Patient’s anger over short notice for cancelled operation at the King Edward
A shortage of hospital beds has continued to cause delays to non-essential operations – and some patients said they were upset about the lack of notice for postponements.
A patient told The Royal Gazette that she had been scheduled for surgery on August 20, but was told on the day that the operation would be postponed because of a lack of beds.
The woman added she was self-employed and had lost out on potential work – which could have been avoided if she had been given more notice of cancellation.
She said: “All week I have been in the hospital to take this test and that test.
“For them to tell me on the morning that I can’t get the surgery, I think is very unfair.
“Surely they would have known they didn’t have beds sooner.”
She added that she had been told that other people had also had last-minute cancellations.
A spokeswoman for BHB apologised to people who suffered surgery cancellations.
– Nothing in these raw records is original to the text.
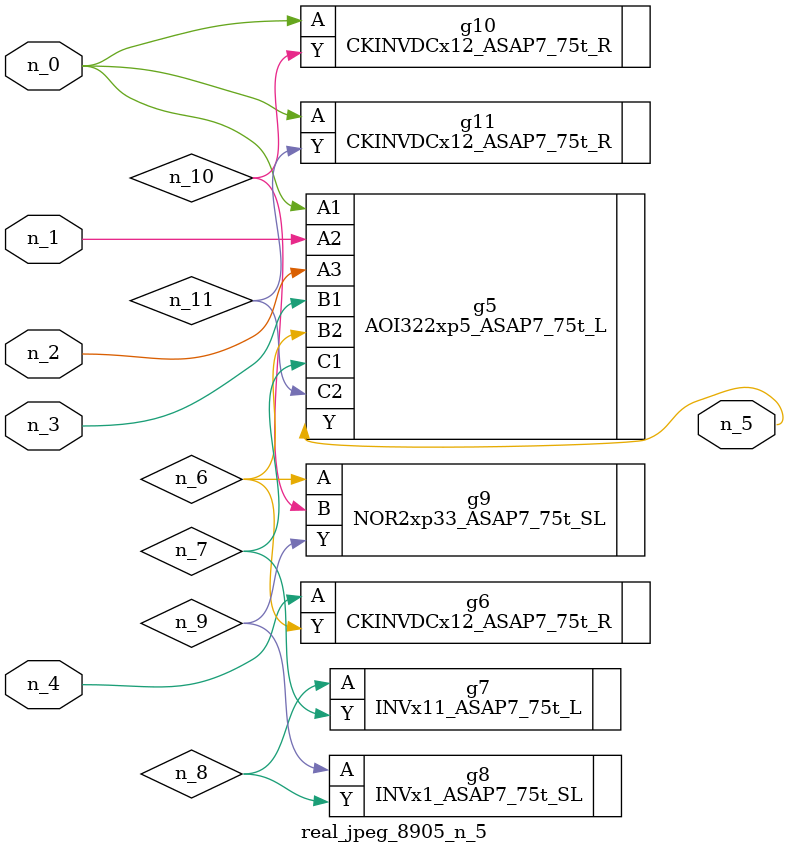
<source format=v>
module real_jpeg_8905_n_5 (n_4, n_0, n_1, n_2, n_3, n_5);

input n_4;
input n_0;
input n_1;
input n_2;
input n_3;

output n_5;

wire n_8;
wire n_11;
wire n_6;
wire n_7;
wire n_10;
wire n_9;

AOI322xp5_ASAP7_75t_L g5 ( 
.A1(n_0),
.A2(n_1),
.A3(n_2),
.B1(n_3),
.B2(n_6),
.C1(n_7),
.C2(n_11),
.Y(n_5)
);

CKINVDCx12_ASAP7_75t_R g10 ( 
.A(n_0),
.Y(n_10)
);

CKINVDCx12_ASAP7_75t_R g11 ( 
.A(n_0),
.Y(n_11)
);

CKINVDCx12_ASAP7_75t_R g6 ( 
.A(n_4),
.Y(n_6)
);

NOR2xp33_ASAP7_75t_SL g9 ( 
.A(n_6),
.B(n_10),
.Y(n_9)
);

INVx11_ASAP7_75t_L g7 ( 
.A(n_8),
.Y(n_7)
);

INVx1_ASAP7_75t_SL g8 ( 
.A(n_9),
.Y(n_8)
);


endmodule
</source>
She admitted that space continued to be a problem at the hospital.
The spokeswoman said: “The surgeries impacted by bed capacity are those that require inpatient beds after the procedure, called same day admission surgeries.
“Of the approximately 750 surgeries completed each month, usually about 50 are same day admissions.
“The rest are existing inpatients who already have a bed allocated, or outpatients who do not need admission afterwards.”
The spokeswoman said 69 same day admission surgeries were completed in June and July, but nine had to be postponed because of a bed shortage.
She added: “We do everything we can to undertake the surgeries, but bed capacity can fluctuate right up to surgery time so we can often only ascertain the bed availability on the day of surgery.
“For example, bed capacity can be unexpectedly impacted by a busy night in Emergency with a high number of admissions that impacts the next morning’s availability, or because people ready for discharge do not leave when expected.
“We understand the frustration for individuals and their families, and apologise when we cannot undertake the procedure when originally planned.”
Wesley Miller, the chief of staff at the BHB, said in June that some elective surgery had to be postponed between March and May after Covid-19 cases soared.
Dr Miller added that an ageing population had also put extra strain on hospital services.
He said: “The pandemic has been an added pressure on top of the usual issues of having an ageing population that needs hospital care and many of whom have more than one illness.
“Covid-19 pressures wax and wane, but the population demographics and the impact on the healthcare system remain the same.”